Even though at the time Rezko was under federal investigation for influence-peddling in Illinois Governor Blagojevich’s administration, Obama did business with him, buying for $104,500 a 10-foot wide strip of Rita Rezko’s lot, ostensibly to provide space for a fence. The deal left Mrs. Rezko’s lot too small to build upon, thereby lifting the value of Obama’s home.
Obama denies wrongdoing. “I misgauged the appearance presented by my purchase of the additional land from Mr. Rezko,” Obama told the Chicago Sun-Times. “It was a mistake to have been engaged with him at all in this or any other personal business dealing that would allow him, or anyone else, to believe that he had done me a favor.”

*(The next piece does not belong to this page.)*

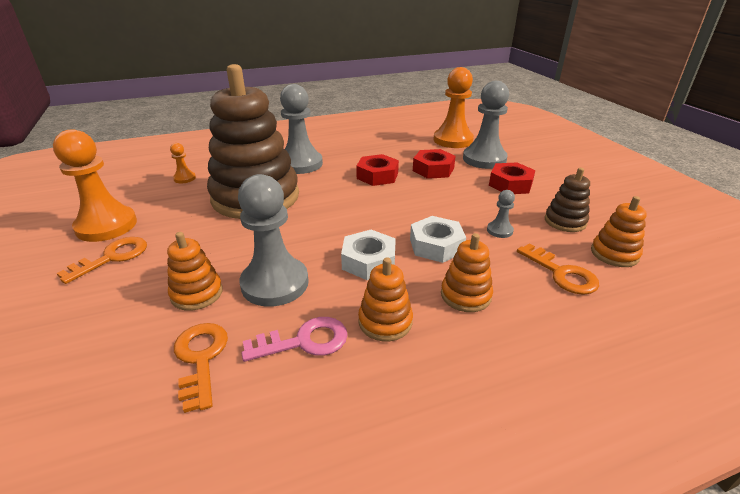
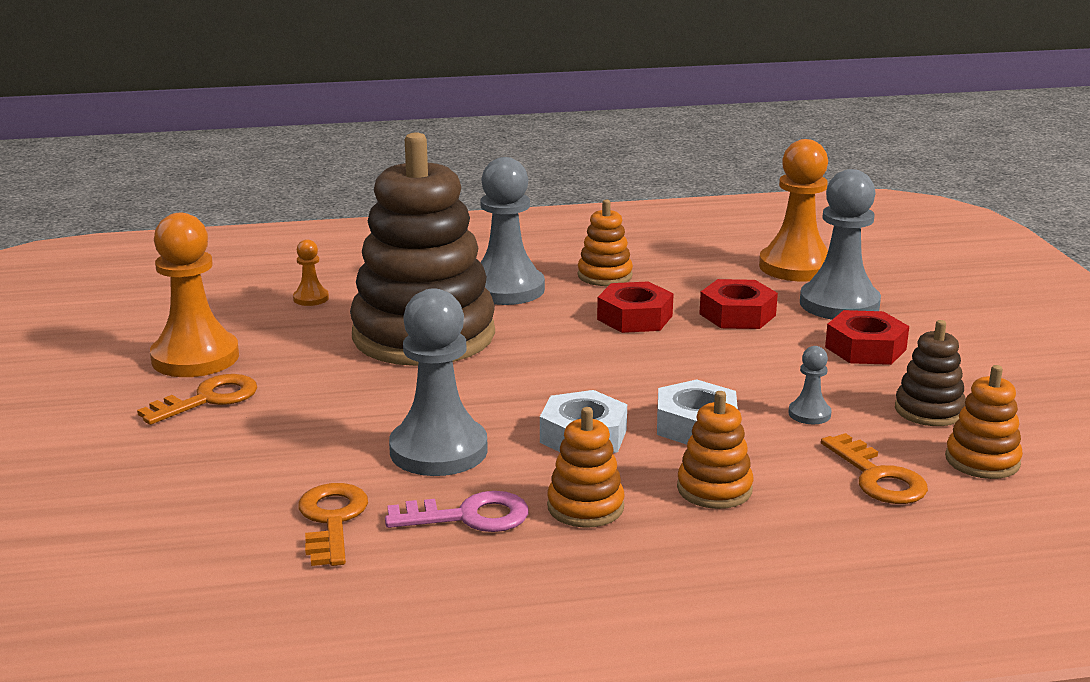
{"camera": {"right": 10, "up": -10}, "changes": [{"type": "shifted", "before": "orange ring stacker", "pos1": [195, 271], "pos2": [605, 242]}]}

Obama now calls “boneheaded” his decision to continue to consort with Rezko even after a grand jury investigation into his dealings had begun and he has given about $150,000 of Rezko’s campaign contributions to charity.
But that was not the end of the affair. The senator’s claim to have been completely open about his relationship with Rezko was called into doubt on Monday when the senator belatedly admitted that, before he bought his home, he and Rezko visited the property together.
Rezko is a presidential candidate’s nightmare buddy. He stands accused of demanding fake finder’s fees for payments made to Illinois teachers’ and health workers’ state pension funds. And he is accused of defrauding GE Capital out of $10 million in loans for his fast-food franchises.
According to court documents, Rezko is also accused of prompting “at least one other individual” to give money to Obama’s senatorial campaign, then reimbursing him, in violation of federal election law.
Prosecutors have submitted to the court a 26-page list of those Rezko wanted appointed to posts in Illinois Governor Blagojevich’s administration. The list contains those whom Obama recommended for state jobs. On Thursday it was reported that among those Rezko proposed for a job was the real estate agent who conducted the sale of Sen. Obama’s home.
The links between Obama and Rezko that will be on show in the forthcoming trial may expose a chink in Obama’s shining armor. Hard evidence of his at best naivety in the face of political corruption may not come quickly enough to help Hillary Clinton, who must win in Texas and Ohio on March 4 if she is to escape defeat. Most of the coming week in court will be taken up with jury selection.
In one of the early debates Clinton berated Obama for his links to Rezko, whom she called a “slum landlord.” The remark was dismissed by the Obama camp and Clinton has not returned to the attack. She will be sorely tempted to revive the issue this week.
If the Rezko trial comes too late to alert Democratic voters to the murkier side of Obama’s time in Chicago politics, John McCain can be sure to exploit the court-attested fact that the Illinois Senator is not as free from the influence of sleaze as he likes to suggest.